The suction hood 311 is mounted outside the cylinder 30, in vicinity of the second portion P2 of the cylinder 30, and covers the said second portion P2. The suction hood 311 extends preferably on substantially the whole length of the cylinder 30. This suction hood 311 is connected to the suction inlet of at least one fan 312 by means of at least one duct 313 that is preferably positioned at the centre of the hood 311, or by means of several ducts 313 that are preferably regularly distributed on the whole length of the hood (i.e. on the whole length of the cylinder 30).
In operation, when the fan 312 is running, air coming from the outside of the cylinder 30 is continuously sucked through the first portion P1 of the cylinder 30, penetrates inside the air channel 310 through the air suction inlet 310c, is canalized in the air channel 310 by partitions 310a, 310b, and is discharged in the suction hood 311 through the air exhaust outlet 310d and through the second portion P2 of the cylinder 30. The air flow inside the channel 310 is illustrated by arrow F on figure 1.
When a nonwoven web W is conveyed onto the conveyor belt 1, this nonwoven web W is taken off the belt and adheres against the first portion P1 of the cylinder 30 under the action of the suction force created through this portion P1, and is transferred thanks to the rotation of the cylinder 30 between the two calendering cylinders 2a, 2b, at a position downstream the suction portion P1.
Thanks to this implementation of the suction hood 311 combined with the internal air channel 310, the air flow through the whole surface of suction portion P1 of the cylinder can be better and easier controlled and adjusted. In particular, a homogeneous air distribution can be obtained through the first suction portion P1, which enables to obtain a substantially constant suction force on the whole surface of first suction portion P1. The nonwoven web W is thus correctly held on its whole width by this first portion P1 during its transfer to the downstream unit 2. Furthermore, the air velocity, and thus the suction force applied on the nonwoven web, can be easily adjusted to a sufficient level.

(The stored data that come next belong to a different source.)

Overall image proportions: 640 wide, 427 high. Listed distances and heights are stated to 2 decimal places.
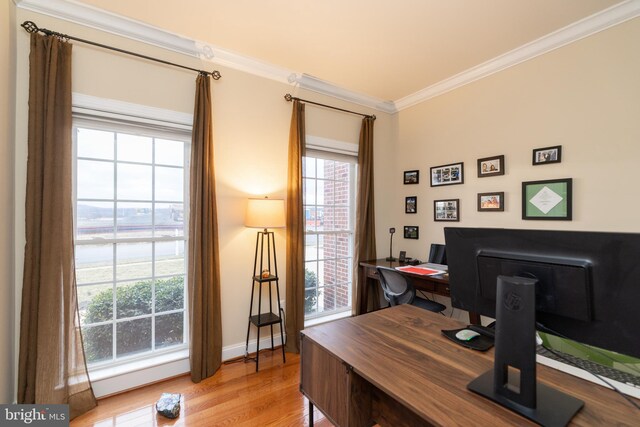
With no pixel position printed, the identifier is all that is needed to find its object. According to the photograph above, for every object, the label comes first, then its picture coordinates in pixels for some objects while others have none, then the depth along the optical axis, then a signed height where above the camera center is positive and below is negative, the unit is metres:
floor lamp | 2.53 -0.35
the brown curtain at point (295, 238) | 2.93 -0.22
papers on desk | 2.72 -0.53
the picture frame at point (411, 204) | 3.61 +0.16
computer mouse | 1.31 -0.55
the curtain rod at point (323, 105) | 3.01 +1.27
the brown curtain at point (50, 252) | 1.85 -0.23
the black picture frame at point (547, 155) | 2.42 +0.53
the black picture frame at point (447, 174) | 3.14 +0.48
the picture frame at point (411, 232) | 3.58 -0.19
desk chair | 2.53 -0.67
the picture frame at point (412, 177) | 3.59 +0.50
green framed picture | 2.36 +0.15
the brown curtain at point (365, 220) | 3.50 -0.04
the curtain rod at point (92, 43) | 1.91 +1.27
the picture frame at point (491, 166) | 2.80 +0.50
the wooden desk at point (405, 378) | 0.86 -0.59
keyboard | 1.03 -0.59
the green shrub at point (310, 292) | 3.37 -0.89
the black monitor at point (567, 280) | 0.76 -0.19
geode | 1.94 -1.31
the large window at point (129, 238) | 2.20 -0.17
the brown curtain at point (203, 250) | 2.38 -0.29
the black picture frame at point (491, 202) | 2.79 +0.15
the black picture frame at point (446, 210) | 3.18 +0.07
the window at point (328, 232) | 3.38 -0.19
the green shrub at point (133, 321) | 2.23 -0.86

Thanks to these advantages, the transfer apparatus 3 of the invention can be efficiently used for transferring a nonwoven web W of large width, for example a nonwoven web having a width of 5m ore more, and/or for transferring a nonwoven web at high speed, for example at speed higher than 100 m/min. Of course, the transfer apparatus 3 of the invention can be also advantageously used for transferring a nonwoven web W of width less than 5m, and/or for transferring a nonwoven web at speeds lower than 100 m/min.

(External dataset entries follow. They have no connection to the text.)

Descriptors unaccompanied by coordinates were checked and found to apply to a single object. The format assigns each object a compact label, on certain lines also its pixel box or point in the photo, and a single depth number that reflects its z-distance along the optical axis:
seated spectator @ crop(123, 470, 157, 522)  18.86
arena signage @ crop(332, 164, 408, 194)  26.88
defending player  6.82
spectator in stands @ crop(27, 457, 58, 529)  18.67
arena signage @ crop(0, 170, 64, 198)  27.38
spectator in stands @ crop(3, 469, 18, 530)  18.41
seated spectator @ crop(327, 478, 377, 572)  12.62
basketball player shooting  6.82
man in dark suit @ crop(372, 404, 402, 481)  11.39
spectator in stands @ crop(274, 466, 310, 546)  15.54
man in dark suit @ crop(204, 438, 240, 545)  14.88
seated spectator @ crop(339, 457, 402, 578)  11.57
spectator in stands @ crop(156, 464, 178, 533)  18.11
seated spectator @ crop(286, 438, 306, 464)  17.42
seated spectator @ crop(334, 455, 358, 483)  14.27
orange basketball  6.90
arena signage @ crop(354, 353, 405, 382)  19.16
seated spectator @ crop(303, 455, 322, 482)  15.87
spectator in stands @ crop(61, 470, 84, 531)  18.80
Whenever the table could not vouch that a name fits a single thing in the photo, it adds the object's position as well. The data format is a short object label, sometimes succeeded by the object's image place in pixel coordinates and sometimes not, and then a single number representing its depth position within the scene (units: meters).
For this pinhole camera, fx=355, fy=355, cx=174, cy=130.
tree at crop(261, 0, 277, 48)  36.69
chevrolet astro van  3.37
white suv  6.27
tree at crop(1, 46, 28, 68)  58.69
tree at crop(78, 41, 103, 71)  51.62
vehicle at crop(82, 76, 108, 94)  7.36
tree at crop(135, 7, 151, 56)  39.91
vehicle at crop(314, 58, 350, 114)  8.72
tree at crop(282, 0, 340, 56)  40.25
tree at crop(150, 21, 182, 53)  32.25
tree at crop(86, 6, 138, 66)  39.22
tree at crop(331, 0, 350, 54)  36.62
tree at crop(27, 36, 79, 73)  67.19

Preferably, but not necessarily, the position of at least one partition, and more preferably of both partitions 310a, 310b, inside the cylinder 30 is adjustable, in order to adjust the dimension of the portions P1 and P2, and also the volume of the air channel 310. In the particular construction of figure 1, the adjustment of the positions of the partitions 310a, 310b enable also to adjust the dimension of the narrow section 310e. To this end, the fastening rods 32 are for example slidably movable inside the suction cylinder 30.
Preferably, but not necessarily, the position of the air channel 310 inside the cylinder is also adjustable, in order to adjust the positions of portions P1 and P2 on the periphery of the cylinder.

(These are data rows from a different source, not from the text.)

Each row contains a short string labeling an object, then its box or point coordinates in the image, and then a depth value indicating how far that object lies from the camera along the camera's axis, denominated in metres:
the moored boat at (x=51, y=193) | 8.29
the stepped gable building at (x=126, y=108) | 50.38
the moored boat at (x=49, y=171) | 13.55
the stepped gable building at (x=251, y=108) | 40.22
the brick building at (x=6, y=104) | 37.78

The suction hood 311 is preferably, but not necessarily, fixedly mounted above the suction cylinder 30, but its position may, in an alternative embodiment, be adjustable around the periphery of the cylinder 30.

Claims

An apparatus (3) for transferring of a nonwoven web (W), and comprising a rotating and air permeable cylinder (30), and air suction means (31) for creating a suction force through the cylinder in order to make a nonwowen web adhere against the surface of a first portion (P1) of the cylinder, characterised in that the air suction means (31) comprise a stationary internal channel (310) that is mounted inside the cylinder (30) and extends between the said first portion (P1) and a second portion (P2) of the cylinder, and a suction hood (311) that is mounted outside the cylinder (30) and in the vicinity of the said second portion (P2).
The apparatus of claim 1, characterised in that the air channel (310) comprises an air suction inlet (310c) and an air exhaust outlet (310d), and the transverse section of the air channel (310) is decreasing from the air suction inlet (310c) towards a narrow section (310e) and is increasing from this narrow section (310e) towards the air exhaust outlet (310d).
The apparatus of claim 2, characterised in that the narrow section (310e) of the air channel (310) is positioned substantially at the centre of the cylinder (30).
The apparatus of anyone of claims 1 to 3, characterised in that the air channel (30) is formed by two partitions (310a, 310b).
The apparatus of claim 4, characterised in that the two partitions (310a, 310b) comprise two bended plates.
The apparatus of claims 4 or 5, characterised in that the position of at least one partition (310a, 310b) inside the cylinder is adjustable, in order to adjust the dimension of first (P1) and second (P2) portions.
The apparatus of anyone of claims 1 to 6, characterised in that the volume of the air channel (310) is adjustable.
The apparatus of anyone of claims 1 to 7, characterised in that the position of the air channel (310) inside the cylinder is adjustable.
The apparatus of anyone of claims 1 to 8, characterised in that the air channel (310) comprises an air suction inlet (310c) and an air exhaust outlet (310d), and in that the air suction inlet (310c) is positioned in a lower portion of the suction cylinder, and the air exhaust outlet (310d) is positioned in an upper portion of the cylinder (30).
A system for handling and optionally treating a nonwoven web (W), characterised in that it comprises an upstream unit (1), a downstream unit (2), and a transfer apparatus (3) of anyone of claims 1 to 9, and in that the cylinder (30) of the transfer apparatus (3) is positioned between the two upstream (1) and downstream (2) units for transferring a nonwoven web from the upstream unit (1) to the downstream unit (2).
The system of claim 10, characterised in that the upstream unit (1) comprises a conveyor belt.
The system of claim 10 or 11, characterised in that the downstream unit (2) is a bonding unit (2) for consolidating a nonwoven web.
The system of claim 12, characterised in that the downstream unit (2) is a thermal bonding unit comprising two calendering cylinders (2a, 2b).
A use of an apparatus of anyone of claims 1 to 9 for transferring a nonwoven web (W) from an upstream unit (1) to a downstream unit (2).
The use of claim 14, characterised in that the upstream unit (1) comprises a conveyor belt.
The use of claim 14 or 15, characterised in that the downstream unit (2) is a bonding unit (2) for consolidating a nonwoven web.
The use of claim 16, characterized in that the downstream unit (2) is a thermal bonding unit comprising two calendering cylinders (2a, 2b).
A process for transferring a nonwoven web (W) from an upstream unit (1) to a downstream unit (2), characterised in that the nonwoven web (W) is taken from the upstream unit (1) and adheres against the first portion (P1) of the cylinder (30) of a transfer apparatus of anyone of claims 1 to 9, under the action of the suction force created through this portion (P1), and in that the cylinder (30) is rotated in order to transfer the nonwoven web to the downstream unit (2).
The process of claim 18, characterised in that the upstream unit (1) comprises a conveyor belt and the nonwoven web (W) is conveyed by the conveyor belt and is taken off the conveyor belt by the suction cylinder (30) of the transfer apparatus (3).
The process of claim 18, characterised in that the nonwoven web (W) is consolidated in the downstream unit (2).